PAGE EXCERPT:
[Start]

MANAGEMENT'S DISCUSSION AND ANALYSIS OF THE FINANCIAL
CONDITION AND RESULTS OF OPERATIONS
Net income for the second quarter of fiscal 1995 was
$69,226, compared to net income for the second quarter of
fiscal 1994 of $217,500. During the prior year's second
quarter, the Company refinanced its existing debt
obligations and recorded an extraordinary charge to income
of $275,985 (net of a tax benefit of $169,000). This amount
included the write-off of the unamortized portion of
deferred financing costs and charges for the early
termination of debt that was refinanced. Net income for the
first six months of fiscal 1995 was $613,266, compared to
net income for the comparable period in fiscal 1994 of
$719,090. The decline in net income in the second quarter
and the first six months of the current year is primarily
due to a substantial increase in selling expenses, an
increase in net interest expense and a slight decline in
gross margin.
Net sales for the second quarter of fiscal 1995 were
$29,162,915, an increase of 12.8% over net sales generated
in the second quarter of fiscal 1994. Net sales for the
first six months of fiscal 1995 were $61,980,526, a 13.3%
increase over the same period in the prior fiscal year. Unit
sales increased 6.8% and 3.3%, respectively, in the second
quarter and the first six months of fiscal 1995 over the
comparable periods last fiscal year. These increases in
unit sales are primarily attributable to the fact that the
second quarter of the current fiscal year contains 14 weeks
versus 13 weeks.

[End]

[Stored entries]
[Start]

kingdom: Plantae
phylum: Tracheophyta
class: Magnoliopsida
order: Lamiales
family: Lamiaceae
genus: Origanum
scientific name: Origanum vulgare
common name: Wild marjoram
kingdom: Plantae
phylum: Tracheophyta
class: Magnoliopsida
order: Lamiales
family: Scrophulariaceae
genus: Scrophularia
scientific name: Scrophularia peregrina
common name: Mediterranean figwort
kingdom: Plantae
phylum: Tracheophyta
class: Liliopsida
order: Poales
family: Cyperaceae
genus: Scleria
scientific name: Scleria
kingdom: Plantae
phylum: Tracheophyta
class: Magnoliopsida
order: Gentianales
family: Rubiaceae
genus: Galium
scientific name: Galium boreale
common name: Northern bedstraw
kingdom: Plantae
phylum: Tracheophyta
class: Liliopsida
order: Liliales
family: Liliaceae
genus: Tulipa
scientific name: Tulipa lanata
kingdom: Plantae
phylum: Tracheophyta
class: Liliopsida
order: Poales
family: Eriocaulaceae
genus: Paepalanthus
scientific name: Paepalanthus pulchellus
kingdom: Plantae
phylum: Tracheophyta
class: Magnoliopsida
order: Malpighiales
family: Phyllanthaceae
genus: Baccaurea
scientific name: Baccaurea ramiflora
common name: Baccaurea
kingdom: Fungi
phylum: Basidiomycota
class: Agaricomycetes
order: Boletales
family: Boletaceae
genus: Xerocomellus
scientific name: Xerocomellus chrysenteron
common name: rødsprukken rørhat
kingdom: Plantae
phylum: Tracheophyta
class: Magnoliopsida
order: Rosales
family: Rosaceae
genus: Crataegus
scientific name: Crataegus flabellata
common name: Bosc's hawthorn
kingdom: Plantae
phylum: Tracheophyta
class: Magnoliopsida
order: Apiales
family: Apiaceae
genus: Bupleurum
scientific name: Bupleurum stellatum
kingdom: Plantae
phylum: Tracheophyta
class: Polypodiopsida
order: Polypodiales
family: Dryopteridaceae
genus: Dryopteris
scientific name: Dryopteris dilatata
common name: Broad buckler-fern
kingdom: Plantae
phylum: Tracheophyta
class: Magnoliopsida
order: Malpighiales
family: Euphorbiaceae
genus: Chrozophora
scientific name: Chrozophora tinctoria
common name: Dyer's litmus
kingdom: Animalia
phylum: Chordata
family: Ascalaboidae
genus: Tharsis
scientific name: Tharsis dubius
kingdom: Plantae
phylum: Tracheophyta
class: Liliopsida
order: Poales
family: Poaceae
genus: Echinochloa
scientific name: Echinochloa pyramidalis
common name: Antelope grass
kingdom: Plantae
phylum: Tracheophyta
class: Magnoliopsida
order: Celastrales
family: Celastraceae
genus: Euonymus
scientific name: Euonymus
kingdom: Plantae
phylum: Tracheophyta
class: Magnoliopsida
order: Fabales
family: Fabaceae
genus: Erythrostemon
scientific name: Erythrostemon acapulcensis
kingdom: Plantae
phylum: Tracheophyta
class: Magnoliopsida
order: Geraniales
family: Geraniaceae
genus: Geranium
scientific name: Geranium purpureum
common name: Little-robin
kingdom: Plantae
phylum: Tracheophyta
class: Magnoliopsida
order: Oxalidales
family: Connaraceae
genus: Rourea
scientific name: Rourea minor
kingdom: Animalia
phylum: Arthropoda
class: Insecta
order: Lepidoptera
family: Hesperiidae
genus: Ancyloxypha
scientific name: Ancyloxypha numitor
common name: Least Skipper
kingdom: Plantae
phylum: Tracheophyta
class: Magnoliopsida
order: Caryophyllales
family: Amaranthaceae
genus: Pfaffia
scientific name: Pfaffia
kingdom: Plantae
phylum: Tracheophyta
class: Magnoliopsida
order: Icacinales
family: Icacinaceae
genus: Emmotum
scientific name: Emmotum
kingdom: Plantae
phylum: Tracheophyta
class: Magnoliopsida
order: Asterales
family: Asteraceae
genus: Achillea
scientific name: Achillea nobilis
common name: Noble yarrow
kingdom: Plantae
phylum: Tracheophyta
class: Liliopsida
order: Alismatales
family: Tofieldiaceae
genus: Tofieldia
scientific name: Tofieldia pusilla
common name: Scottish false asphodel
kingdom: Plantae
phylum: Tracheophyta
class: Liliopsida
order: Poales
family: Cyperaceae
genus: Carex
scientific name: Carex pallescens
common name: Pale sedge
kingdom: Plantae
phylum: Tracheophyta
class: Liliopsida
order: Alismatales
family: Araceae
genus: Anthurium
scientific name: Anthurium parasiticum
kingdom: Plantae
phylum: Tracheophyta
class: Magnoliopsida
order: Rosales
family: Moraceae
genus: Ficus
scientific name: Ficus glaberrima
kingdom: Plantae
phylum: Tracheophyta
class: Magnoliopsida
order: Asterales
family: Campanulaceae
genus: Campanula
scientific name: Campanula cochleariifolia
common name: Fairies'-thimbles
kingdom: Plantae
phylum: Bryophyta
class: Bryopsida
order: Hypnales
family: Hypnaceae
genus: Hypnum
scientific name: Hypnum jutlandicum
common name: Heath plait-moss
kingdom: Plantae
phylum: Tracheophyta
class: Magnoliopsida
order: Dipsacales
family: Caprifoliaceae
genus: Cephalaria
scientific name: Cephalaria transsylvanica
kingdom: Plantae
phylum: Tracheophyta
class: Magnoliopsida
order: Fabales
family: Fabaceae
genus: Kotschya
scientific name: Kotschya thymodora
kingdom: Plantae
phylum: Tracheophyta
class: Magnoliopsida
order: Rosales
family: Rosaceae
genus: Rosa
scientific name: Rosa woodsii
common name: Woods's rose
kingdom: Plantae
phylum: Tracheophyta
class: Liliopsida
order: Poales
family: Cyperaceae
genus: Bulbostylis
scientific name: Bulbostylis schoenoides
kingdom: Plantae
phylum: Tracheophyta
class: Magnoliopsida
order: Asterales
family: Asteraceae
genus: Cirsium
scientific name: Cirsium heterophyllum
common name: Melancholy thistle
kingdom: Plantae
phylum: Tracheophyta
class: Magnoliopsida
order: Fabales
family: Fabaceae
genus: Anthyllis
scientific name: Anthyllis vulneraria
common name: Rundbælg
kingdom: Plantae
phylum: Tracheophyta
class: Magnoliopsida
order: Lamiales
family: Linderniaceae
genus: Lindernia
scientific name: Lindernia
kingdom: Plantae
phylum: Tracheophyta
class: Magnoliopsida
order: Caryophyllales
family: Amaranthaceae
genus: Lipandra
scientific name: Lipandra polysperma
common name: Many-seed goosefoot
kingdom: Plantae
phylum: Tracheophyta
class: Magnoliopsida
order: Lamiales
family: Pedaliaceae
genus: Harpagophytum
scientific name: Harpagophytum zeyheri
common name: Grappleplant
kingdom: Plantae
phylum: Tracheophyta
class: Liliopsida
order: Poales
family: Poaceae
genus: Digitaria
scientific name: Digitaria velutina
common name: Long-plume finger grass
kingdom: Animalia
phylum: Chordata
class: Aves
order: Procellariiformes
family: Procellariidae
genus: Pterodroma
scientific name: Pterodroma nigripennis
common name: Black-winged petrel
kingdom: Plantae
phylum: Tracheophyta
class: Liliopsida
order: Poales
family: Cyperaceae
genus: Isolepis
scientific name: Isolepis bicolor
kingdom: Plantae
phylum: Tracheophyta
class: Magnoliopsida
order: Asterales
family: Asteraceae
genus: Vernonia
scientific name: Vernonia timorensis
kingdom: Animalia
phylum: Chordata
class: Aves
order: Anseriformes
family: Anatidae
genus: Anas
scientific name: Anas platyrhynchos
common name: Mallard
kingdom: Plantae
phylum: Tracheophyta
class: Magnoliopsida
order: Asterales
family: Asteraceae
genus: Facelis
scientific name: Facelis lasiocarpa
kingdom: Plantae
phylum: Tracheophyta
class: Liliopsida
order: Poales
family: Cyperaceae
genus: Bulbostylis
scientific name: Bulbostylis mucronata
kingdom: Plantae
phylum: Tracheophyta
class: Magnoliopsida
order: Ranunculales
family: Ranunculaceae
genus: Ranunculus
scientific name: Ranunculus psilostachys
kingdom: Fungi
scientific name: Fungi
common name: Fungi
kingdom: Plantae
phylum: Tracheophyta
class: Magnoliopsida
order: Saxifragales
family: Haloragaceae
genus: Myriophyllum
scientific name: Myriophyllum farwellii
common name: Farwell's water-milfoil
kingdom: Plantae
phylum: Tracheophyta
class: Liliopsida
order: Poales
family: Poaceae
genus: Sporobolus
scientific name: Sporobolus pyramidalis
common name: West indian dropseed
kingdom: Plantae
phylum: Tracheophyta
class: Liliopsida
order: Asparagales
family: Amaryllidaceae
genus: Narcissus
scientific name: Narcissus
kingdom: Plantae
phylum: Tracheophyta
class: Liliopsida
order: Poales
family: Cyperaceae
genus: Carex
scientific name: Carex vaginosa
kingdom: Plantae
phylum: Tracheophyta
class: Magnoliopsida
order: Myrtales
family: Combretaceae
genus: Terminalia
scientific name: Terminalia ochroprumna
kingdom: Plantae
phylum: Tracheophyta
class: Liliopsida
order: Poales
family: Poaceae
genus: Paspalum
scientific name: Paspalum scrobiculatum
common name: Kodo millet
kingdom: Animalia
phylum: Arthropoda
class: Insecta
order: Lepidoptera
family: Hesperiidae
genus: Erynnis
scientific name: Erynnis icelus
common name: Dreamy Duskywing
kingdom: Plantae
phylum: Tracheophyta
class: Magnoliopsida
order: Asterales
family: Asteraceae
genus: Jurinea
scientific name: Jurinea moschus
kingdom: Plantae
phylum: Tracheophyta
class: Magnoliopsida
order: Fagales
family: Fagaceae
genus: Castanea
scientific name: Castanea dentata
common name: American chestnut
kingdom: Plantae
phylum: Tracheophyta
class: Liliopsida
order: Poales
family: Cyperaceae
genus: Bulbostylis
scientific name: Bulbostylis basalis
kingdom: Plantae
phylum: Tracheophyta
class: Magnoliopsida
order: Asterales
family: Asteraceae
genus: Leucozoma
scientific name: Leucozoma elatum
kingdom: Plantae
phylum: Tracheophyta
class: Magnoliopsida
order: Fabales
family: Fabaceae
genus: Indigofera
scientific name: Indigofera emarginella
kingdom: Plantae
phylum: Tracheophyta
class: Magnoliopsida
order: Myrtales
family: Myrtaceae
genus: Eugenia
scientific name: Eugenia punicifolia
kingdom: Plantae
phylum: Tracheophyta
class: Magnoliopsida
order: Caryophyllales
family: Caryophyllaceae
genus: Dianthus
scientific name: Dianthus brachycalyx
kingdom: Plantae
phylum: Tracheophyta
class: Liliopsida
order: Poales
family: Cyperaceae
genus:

[End]

GIVEN PROBLEM 1:
List each factor that the management's discussion excerpt gives as a primary reason for the decline in net income.
GIVEN PROBLEM 2:
Pick up the management's discussion excerpt after its final sentence and continue it.

TASK RESPONSE 1:
- A substantial increase in selling expenses
- An increase in net interest expense
- A slight decline in gross margin

TASK RESPONSE 2:
The net sales increase in excess of the unit sales increase
is primarily attributable to the mix of products sold,
particularly, the demand for higher-priced, newer
applications within the electrical product line. The demand
for certain electrical products in the first quarter of both
fiscal 1995 and fiscal 1994 was enhanced by higher failure
rates due to warm weather conditions. Unit sales during the
second quarter of fiscal 1995 were adversely impacted by the
mild winter experienced throughout most of the country.
Because automotive parts have lower failure rates in mild
weather conditions, demand for many of the Company's
products fell in the second quarter of the current fiscal
year.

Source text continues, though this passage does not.